Work to complete
Return only those lines of the listing that hold the word "колега".

Given records

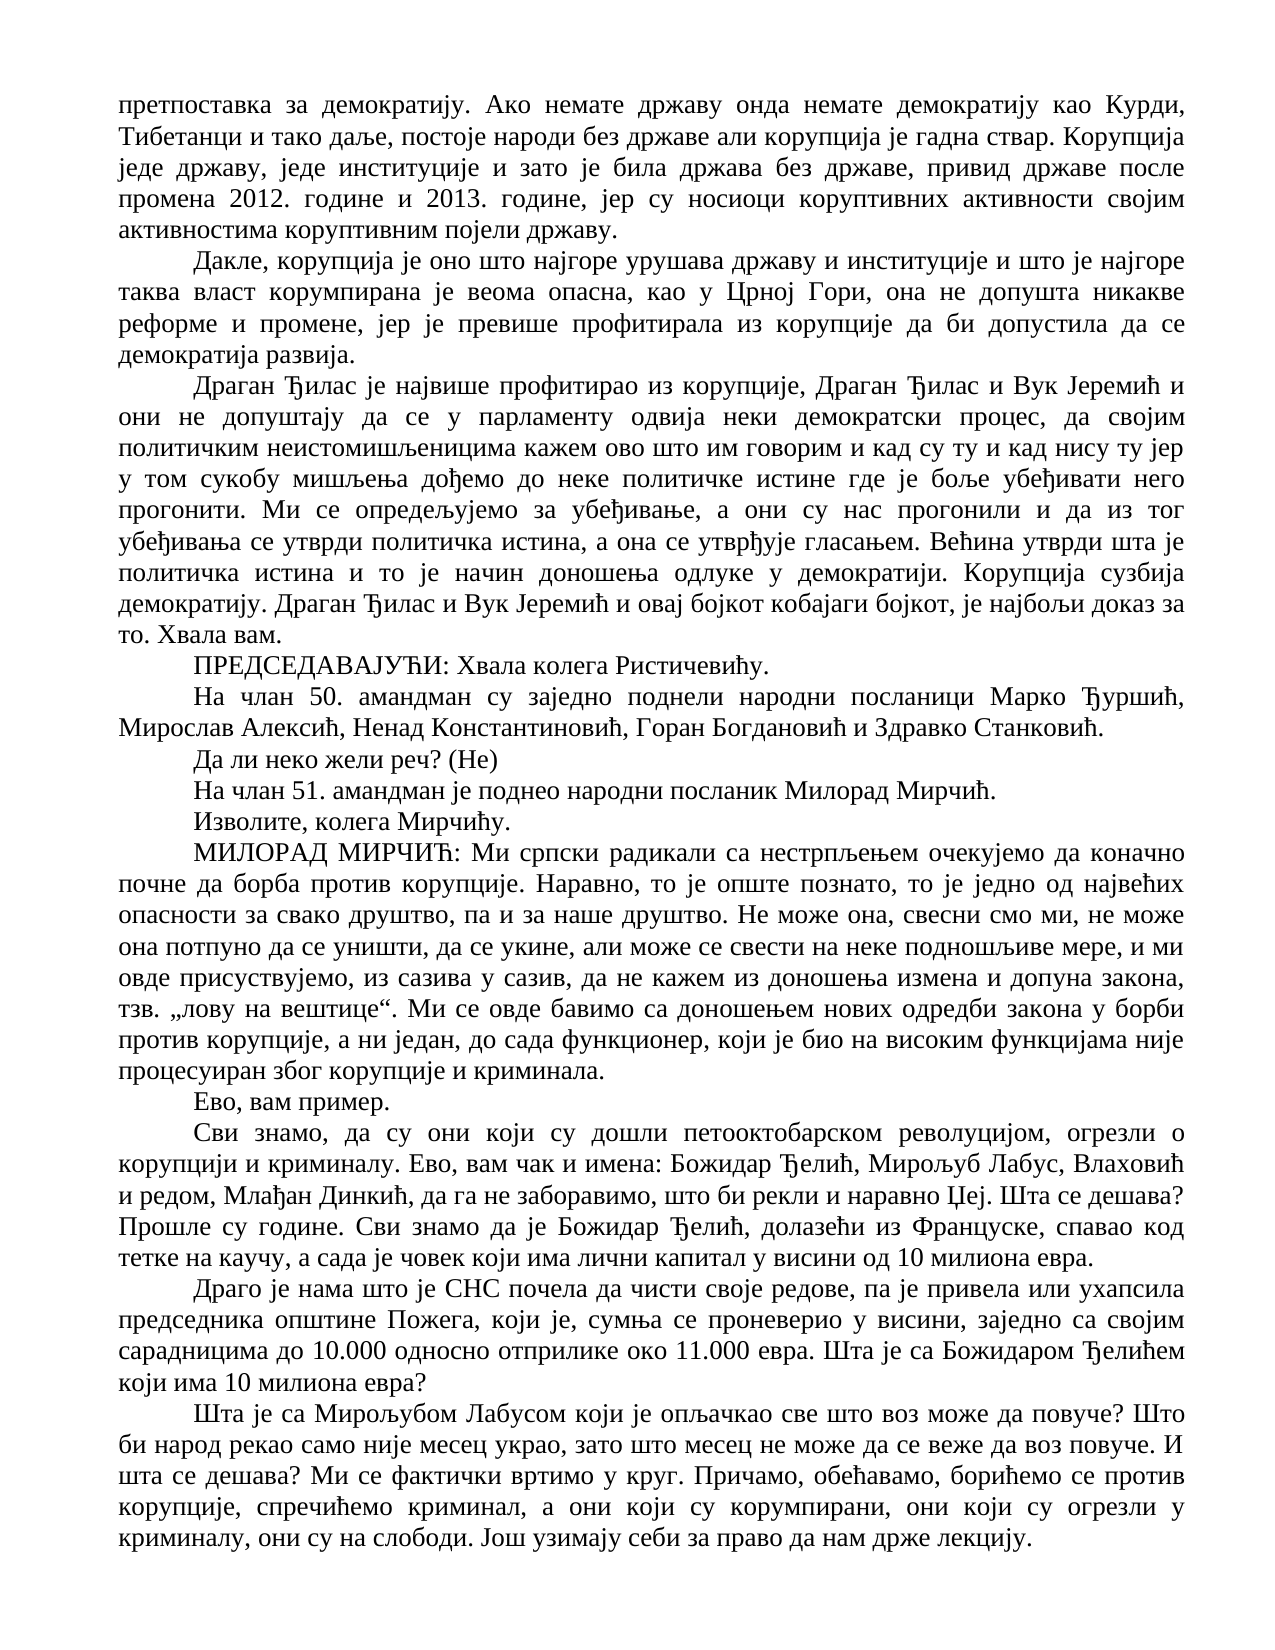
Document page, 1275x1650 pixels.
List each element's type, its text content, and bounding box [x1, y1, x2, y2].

text На члан 51. амандман је поднео народни посланик Милорад Мирчић. [118, 774, 1186, 805]
text Шта је са Мирољубом Лабусом који је опљачкао све што воз може да повуче? Што би народ рекао само није месец украо, зато што месец не може да се веже да воз повуче. И шта се дешава? Ми се фактички вртимо у круг. Причамо, обећавамо, борићемо се против корупције, спречићемо криминал, а они који су корумпирани, они који су огрезли у криминалу, они су на слободи. Још узимају себи за право да нам држе лекцију. [118, 1397, 1186, 1552]
text Сви знамо, да су они који су дошли петооктобарском револуцијом, огрезли о корупцији и криминалу. Ево, вам чак и имена: Божидар Ђелић, Мирољуб Лабус, Влаховић и редом, Млађан Динкић, да га не заборавимо, што би рекли и наравно Џеј. Шта се дешава? Прошле су године. Сви знамо да је Божидар Ђелић, долазећи из Француске, спавао код тетке на каучу, а сада је човек који има лични капитал у висини од 10 милиона евра. [118, 1116, 1186, 1272]
text Изволите, колега Мирчићу. [118, 805, 1186, 836]
text Драган Ђилас је највише профитирао из корупције, Драган Ђилас и Вук Јеремић и они не допуштају да се у парламенту одвија неки демократски процес, да својим политичким неистомишљеницима кажем ово што им говорим и кад су ту и кад нису ту јер у том сукобу мишљења дођемо до неке политичке истине где је боље убеђивати него прогонити. Ми се опредељујемо за убеђивање, а они су нас прогонили и да из тог убеђивања се утврди политичка истина, а она се утврђује гласањем. Већина утврди шта је политичка истина и то је начин доношења одлуке у демократији. Корупција сузбија демократију. Драган Ђилас и Вук Јеремић и овај бојкот кобајаги бојкот, је најбољи доказ за то. Хвала вам. [118, 369, 1186, 649]
text Да ли неко жели реч? (Не) [118, 743, 1186, 774]
text ПРЕДСЕДАВАЈУЋИ: Хвала колега Ристичевићу. [118, 649, 1186, 680]
text Драго је нама што је СНС почела да чисти своје редове, па је привела или ухапсила председника општине Пожега, који је, сумња се проневерио у висини, заједно са својим сарадницима до 10.000 односно отприлике око 11.000 евра. Шта је са Божидаром Ђелићем који има 10 милиона евра? [118, 1272, 1186, 1397]
text Дакле, корупција је оно што најгоре урушава државу и институције и што је најгоре таква власт корумпирана је веома опасна, као у Црној Гори, она не допушта никакве реформе и промене, јер је превише профитирала из корупције да би допустила да се демократија развија. [118, 244, 1186, 369]
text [118, 89, 1186, 244]
text Ево, вам пример. [118, 1085, 1186, 1116]
text На члан 50. амандман су заједно поднели народни посланици Марко Ђуршић, Мирослав Алексић, Ненад Константиновић, Горан Богдановић и Здравко Станковић. [118, 680, 1186, 743]
text МИЛОРАД МИРЧИЋ: Ми српски радикали са нестрпљењем очекујемо да коначно почне да борба против корупције. Наравно, то је опште познато, то је једно од највећих опасности за свако друштво, па и за наше друштво. Не може она, свесни смо ми, не може она потпуно да се уништи, да се укине, али може се свести на неке подношљиве мере, и ми овде присуствујемо, из сазива у сазив, да не кажем из доношења измена и допуна закона, тзв. „лову на вештице“. Ми се овде бавимо са доношењем нових одредби закона у борби против корупције, а ни један, до сада функционер, који је био на високим функцијама није процесуиран због корупције и криминала. [118, 836, 1186, 1085]
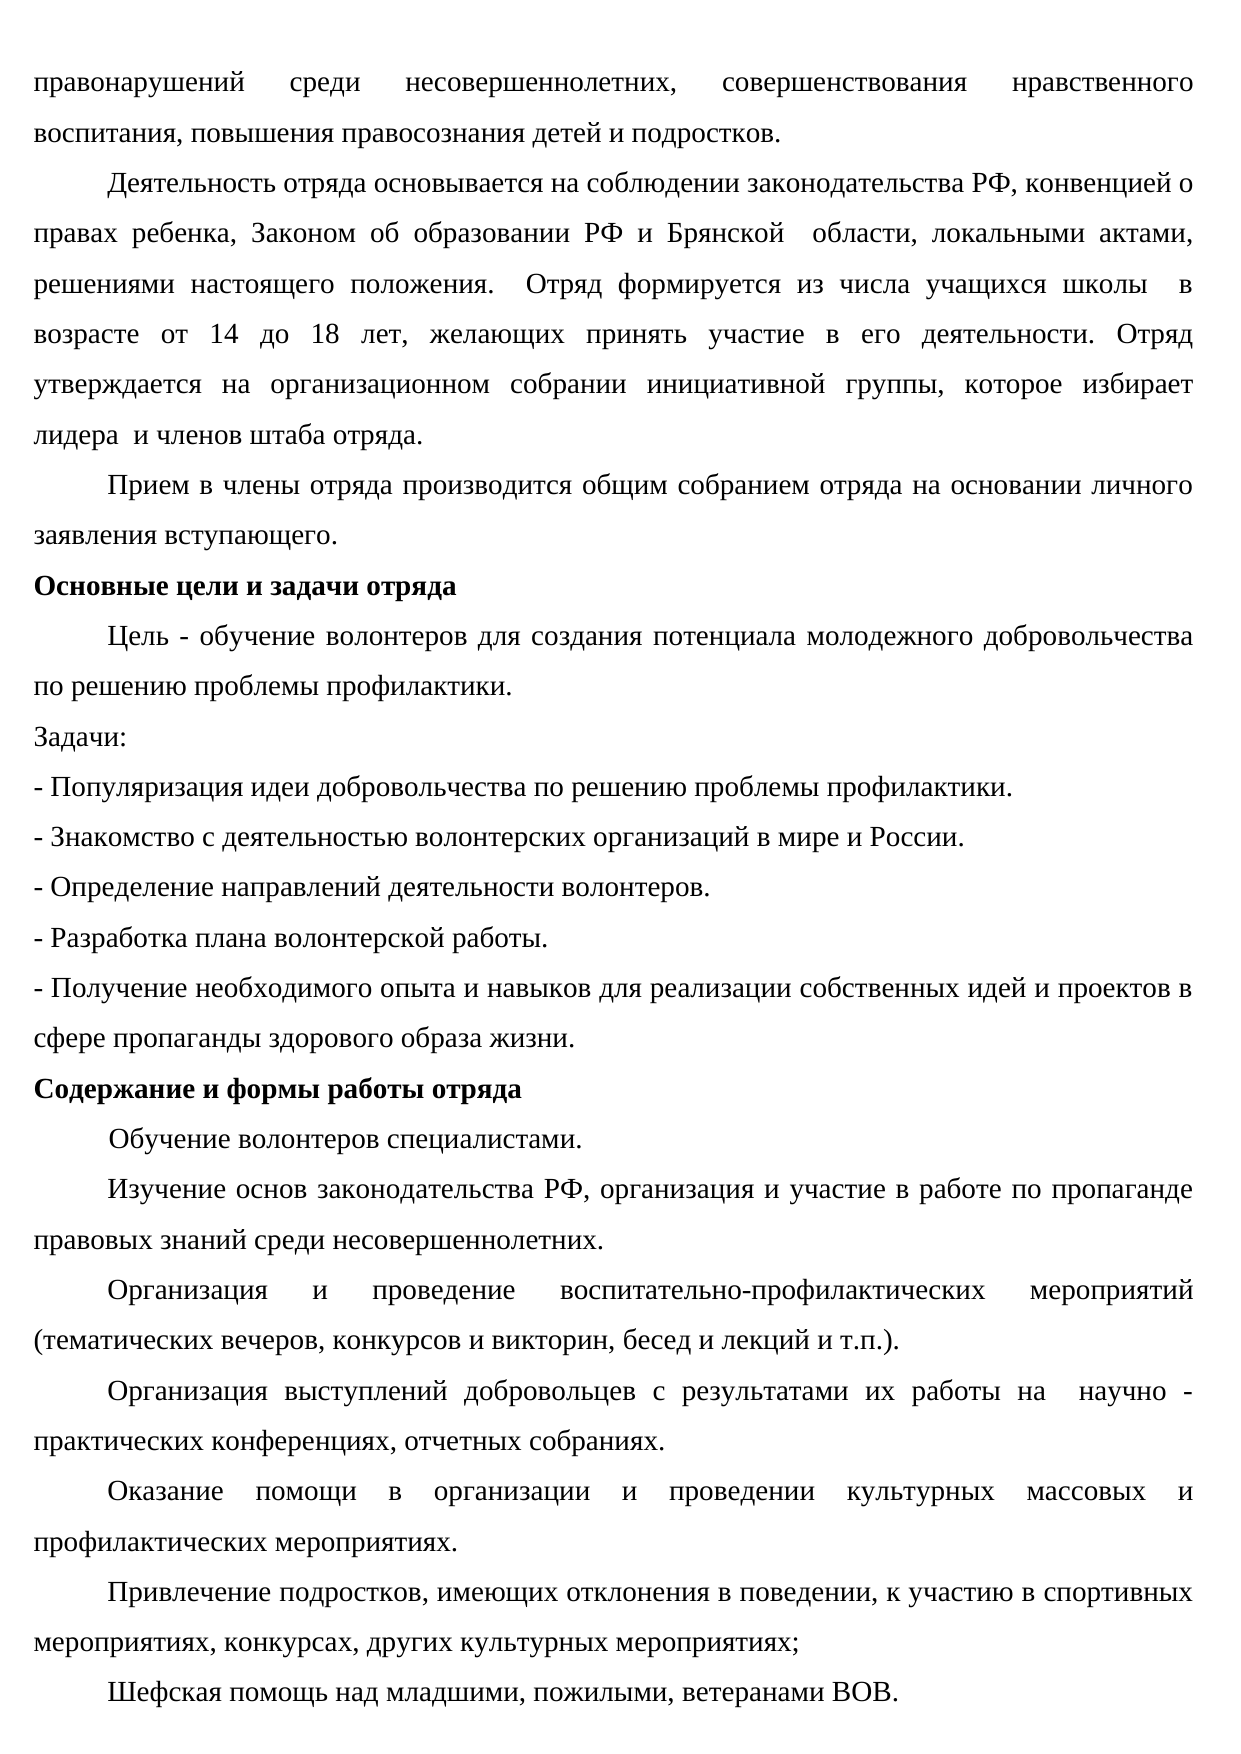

Final answer
text Изволите, колега Мирчићу. [118, 805, 1186, 836]
text ПРЕДСЕДАВАЈУЋИ: Хвала колега Ристичевићу. [118, 649, 1186, 680]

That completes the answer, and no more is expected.